===== RECORDS SHOWN

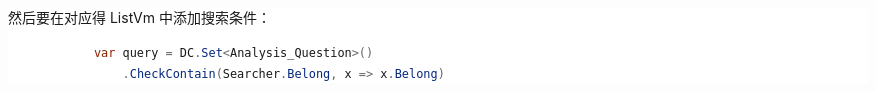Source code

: 然后要在对应得 ListVm 中添加搜索条件：

```cs
            var query = DC.Set<Analysis_Question>()
                .CheckContain(Searcher.Belong, x => x.Belong)
```















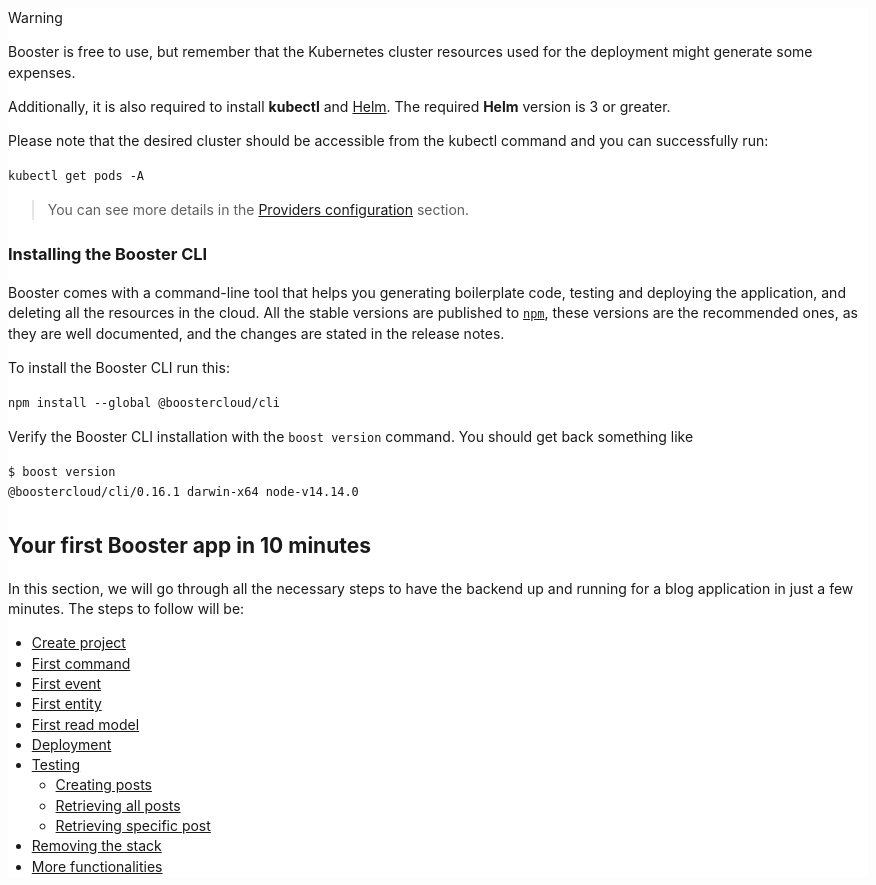 > [!WARNING]
> Booster is free to use, but remember that the Kubernetes cluster resources used for the deployment
> might generate some expenses.

Additionally, it is also required to install **kubectl** and [Helm](https://helm.sh). The required **Helm** version is 3 or greater.

Please note that the desired cluster should be accessible from the kubectl command and you can successfully run:

```shell
kubectl get pods -A
```

> You can see more details in the [Providers configuration](chapters/05_going-deeper.md#providers-configuration) section.

### Installing the Booster CLI

Booster comes with a command-line tool that helps you generating boilerplate code,
testing and deploying the application, and deleting all the resources in the cloud. All
the stable versions are published to [`npm`](https://www.npmjs.com/package/@boostercloud/cli),
these versions are the recommended ones, as they are well documented, and the changes are
stated in the release notes.

To install the Booster CLI run this:

```shell
npm install --global @boostercloud/cli
```

Verify the Booster CLI installation with the `boost version` command. You should get back
something like

```shell
$ boost version
@boostercloud/cli/0.16.1 darwin-x64 node-v14.14.0
```

## Your first Booster app in 10 minutes

In this section, we will go through all the necessary steps to have the backend up and
running for a blog application in just a few minutes. The steps to follow will be:

- [Create project](#_1-create-the-project)
- [First command](#_2-first-command)
- [First event](#_3-first-event)
- [First entity](#_4-first-entity)
- [First read model](#_5-first-read-model)
- [Deployment](#_6-deployment)
- [Testing](#_7-testing)
  - [Creating posts](#_71-creating-posts)
  - [Retrieving all posts](#_72-retrieving-all-posts)
  - [Retrieving specific post](#_73-retrieving-specific-post)
- [Removing the stack](#_8-removing-the-stack)
- [More functionalities](#_9-more-functionalities)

==========

— WHAT TO PRODUCE —
Locate and copy each line in the data above that includes the word "should".

— REPLY —
Please note that the desired cluster should be accessible from the kubectl command and you can successfully run:
Verify the Booster CLI installation with the `boost version` command. You should get back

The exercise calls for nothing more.